Alcide Jolivet, sin salirse jamás de los límites de la cortesía, no dejaba de mostrarse obsequioso con la joven livoniana, a la cual encontraba encantadora. Admiraba la silenciosa energía que mostraba para sobrellevar las fatigas de un viaje hecho en tan duras condiciones. Estas paradas forzosas no complacían demasiado a Miguel Strogoff, que hacía todo lo posible por abreviarlas, excitando a los jefes de posta, estimulando a los
yemschiks
y dando prisa para que el atelaje de los vehículos se hiciera con rapidez. Terminada rápidamente la comida, demasiado para Harry Blount, que era un comedor metódico, iniciaban de nuevo la marcha y los periodistas se deslizaban como águilas, ya que pagaban principescamente y, como decía Alcide Jolivet, «en águilas de Rusia
[4]
».

No es necesario decir que Harry Blount no cruzaba una sola palabra directamente con Nadia. Y éste era uno de los pocos temas de conversación que no buscaba discutir con su compañero. Este honorable
gentleman
no tenía por costumbre hacer dos cosas al mismo tiempo.

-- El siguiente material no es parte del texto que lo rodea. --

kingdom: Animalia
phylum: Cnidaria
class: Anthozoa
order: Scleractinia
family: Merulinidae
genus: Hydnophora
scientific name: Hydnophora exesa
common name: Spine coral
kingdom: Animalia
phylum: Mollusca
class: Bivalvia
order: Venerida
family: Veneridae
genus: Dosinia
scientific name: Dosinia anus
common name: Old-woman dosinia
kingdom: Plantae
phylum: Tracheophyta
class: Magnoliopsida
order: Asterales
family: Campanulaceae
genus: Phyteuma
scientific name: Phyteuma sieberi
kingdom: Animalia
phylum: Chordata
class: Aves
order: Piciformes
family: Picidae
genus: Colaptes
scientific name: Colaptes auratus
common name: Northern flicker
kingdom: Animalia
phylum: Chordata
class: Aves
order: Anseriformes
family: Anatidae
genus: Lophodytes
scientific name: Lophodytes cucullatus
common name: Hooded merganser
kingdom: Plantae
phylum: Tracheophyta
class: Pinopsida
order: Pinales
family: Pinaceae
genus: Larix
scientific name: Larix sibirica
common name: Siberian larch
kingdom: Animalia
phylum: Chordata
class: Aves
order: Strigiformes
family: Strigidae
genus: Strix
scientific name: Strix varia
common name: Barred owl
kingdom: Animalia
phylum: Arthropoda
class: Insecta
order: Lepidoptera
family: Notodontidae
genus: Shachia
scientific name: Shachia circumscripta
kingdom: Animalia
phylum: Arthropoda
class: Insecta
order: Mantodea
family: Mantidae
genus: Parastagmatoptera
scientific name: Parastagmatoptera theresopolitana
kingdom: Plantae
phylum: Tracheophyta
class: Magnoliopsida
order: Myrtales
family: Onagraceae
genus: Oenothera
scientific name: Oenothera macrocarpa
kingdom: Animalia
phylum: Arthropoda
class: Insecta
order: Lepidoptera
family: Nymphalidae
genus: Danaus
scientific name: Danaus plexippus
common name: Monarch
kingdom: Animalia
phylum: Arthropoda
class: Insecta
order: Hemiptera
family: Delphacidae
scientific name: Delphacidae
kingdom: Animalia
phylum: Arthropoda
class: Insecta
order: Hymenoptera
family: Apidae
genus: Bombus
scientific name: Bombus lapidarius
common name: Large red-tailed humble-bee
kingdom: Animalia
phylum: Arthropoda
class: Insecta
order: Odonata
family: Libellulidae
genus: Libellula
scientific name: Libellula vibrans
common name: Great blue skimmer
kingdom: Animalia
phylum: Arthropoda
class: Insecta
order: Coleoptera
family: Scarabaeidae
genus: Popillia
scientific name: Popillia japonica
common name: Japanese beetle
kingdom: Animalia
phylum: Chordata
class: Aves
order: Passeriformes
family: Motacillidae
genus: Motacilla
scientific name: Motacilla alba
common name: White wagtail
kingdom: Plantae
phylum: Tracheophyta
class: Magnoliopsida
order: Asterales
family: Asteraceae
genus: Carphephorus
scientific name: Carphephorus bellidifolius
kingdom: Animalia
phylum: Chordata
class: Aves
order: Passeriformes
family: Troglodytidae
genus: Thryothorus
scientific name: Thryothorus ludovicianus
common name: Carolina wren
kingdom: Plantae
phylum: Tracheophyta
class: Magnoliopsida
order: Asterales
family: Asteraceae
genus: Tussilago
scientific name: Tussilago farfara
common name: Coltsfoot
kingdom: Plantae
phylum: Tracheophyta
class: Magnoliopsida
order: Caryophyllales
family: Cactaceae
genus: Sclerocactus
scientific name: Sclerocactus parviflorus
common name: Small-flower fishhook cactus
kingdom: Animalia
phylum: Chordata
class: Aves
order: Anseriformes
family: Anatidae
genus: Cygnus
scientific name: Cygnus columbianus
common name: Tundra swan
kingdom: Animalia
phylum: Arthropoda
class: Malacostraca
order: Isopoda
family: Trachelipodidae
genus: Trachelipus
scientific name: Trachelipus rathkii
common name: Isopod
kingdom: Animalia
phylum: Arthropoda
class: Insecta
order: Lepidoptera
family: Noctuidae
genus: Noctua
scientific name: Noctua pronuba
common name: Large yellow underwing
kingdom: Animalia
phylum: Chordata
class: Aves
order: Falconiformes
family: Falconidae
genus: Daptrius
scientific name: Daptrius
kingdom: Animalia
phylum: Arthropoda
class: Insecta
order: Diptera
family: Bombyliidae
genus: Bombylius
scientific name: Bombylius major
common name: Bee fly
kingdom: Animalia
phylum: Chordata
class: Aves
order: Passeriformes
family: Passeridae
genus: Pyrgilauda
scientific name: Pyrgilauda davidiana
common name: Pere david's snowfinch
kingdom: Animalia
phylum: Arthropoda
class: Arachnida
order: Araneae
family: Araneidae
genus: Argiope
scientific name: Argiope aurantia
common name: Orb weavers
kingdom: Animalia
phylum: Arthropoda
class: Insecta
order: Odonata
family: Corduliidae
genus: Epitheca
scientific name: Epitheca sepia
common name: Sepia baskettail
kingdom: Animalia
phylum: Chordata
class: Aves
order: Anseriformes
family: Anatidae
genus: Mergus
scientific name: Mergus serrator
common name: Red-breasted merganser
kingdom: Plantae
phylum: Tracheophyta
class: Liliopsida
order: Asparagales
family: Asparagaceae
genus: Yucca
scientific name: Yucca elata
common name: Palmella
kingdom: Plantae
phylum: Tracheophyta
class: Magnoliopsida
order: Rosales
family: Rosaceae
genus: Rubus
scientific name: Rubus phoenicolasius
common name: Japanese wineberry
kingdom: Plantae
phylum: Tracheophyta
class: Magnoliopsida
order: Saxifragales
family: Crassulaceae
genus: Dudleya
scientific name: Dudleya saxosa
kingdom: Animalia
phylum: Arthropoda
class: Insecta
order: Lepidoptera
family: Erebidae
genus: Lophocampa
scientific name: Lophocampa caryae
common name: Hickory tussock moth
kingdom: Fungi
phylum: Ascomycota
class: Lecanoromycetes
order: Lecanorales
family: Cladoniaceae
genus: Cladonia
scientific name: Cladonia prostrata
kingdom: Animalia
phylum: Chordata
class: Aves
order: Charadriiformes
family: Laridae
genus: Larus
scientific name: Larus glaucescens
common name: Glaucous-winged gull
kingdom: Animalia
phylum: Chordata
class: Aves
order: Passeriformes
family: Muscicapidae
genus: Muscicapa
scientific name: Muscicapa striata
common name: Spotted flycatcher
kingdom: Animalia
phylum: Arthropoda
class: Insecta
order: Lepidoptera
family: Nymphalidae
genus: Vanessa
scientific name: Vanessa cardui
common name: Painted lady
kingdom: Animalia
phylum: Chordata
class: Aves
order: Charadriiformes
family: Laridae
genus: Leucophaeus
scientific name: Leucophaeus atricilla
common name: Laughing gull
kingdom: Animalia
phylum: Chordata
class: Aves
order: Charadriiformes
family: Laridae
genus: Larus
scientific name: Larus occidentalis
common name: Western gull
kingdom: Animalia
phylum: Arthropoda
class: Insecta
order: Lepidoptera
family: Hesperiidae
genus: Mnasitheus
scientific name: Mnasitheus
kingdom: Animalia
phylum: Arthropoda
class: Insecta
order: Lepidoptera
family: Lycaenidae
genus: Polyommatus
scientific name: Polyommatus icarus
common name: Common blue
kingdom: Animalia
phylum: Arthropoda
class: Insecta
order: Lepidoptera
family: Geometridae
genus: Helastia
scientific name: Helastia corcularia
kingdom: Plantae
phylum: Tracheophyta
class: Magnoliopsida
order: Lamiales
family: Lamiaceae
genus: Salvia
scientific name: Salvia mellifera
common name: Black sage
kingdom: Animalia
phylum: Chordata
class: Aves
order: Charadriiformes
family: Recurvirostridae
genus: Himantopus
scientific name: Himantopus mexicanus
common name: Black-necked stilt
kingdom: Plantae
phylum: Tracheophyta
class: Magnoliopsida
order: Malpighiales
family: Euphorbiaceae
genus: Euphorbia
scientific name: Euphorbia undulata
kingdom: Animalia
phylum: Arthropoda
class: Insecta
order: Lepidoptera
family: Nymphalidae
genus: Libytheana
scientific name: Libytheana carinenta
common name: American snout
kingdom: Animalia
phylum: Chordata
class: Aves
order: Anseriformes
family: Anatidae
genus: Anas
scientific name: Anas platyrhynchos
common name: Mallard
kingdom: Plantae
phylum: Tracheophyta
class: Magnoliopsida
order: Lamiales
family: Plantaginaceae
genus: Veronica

Habiéndole preguntado en cierta ocasión Alcide Jolivet cuál podría ser la edad de la joven livoniana, respondió, con la mayor seriedad del mundo y entrecerrando los ojos:

—¿Qué joven livoniana?

—¡Pardiez! ¡La hermana de Nicolás Korpanoff!

—¿Es su hermana?

—¡No! ¡Es su abuela! —replicó Alcide Jolivet, desarmado ante tanta indiferencia—. ¿Qué edad le supone usted?

—Si la hubiera visto nacer, lo sabría —respondió Harry Blount simplemente, como hombre que no quiere comprometerse.

El país que en aquellos momentos cruzaban las dos tarentas estaba casi desierto. El tiempo era bastante bueno y como el cielo estaba semicubierto, la temperatura era más soportable. Con dos vehículos mejor acondicionados, no hubieran podido lamentarse del viaje, porque iban como las berlinas de posta en Rusia, es decir, con una maravillosa velocidad.

Pero el abandono en que parecía el país era debido a las actuales circunstancias. En los campos se veían pocos o ningún campesino siberiano, con sus rostros pálidos y graves, a los cuales una viajera ha comparado acertadamente con los campesinos castellanos, a los que se parecen en todo menos en el ceño. Aquí y allí se distinguían algunos poblados ya evacuados, lo que indicaba la proximidad de las tropas tártaras. Los habitantes, llevándose consigo los rebaños de ovejas, sus camellos y sus caballos, habían ido a refugiarse en las planicies del norte. Algunas tribus nómadas kirguises de la gran horda, que habían permanecido fieles, también habían trasladado sus tiendas más allá del Irtyche o del Obi, para sustraerse a las depredaciones de los invasores.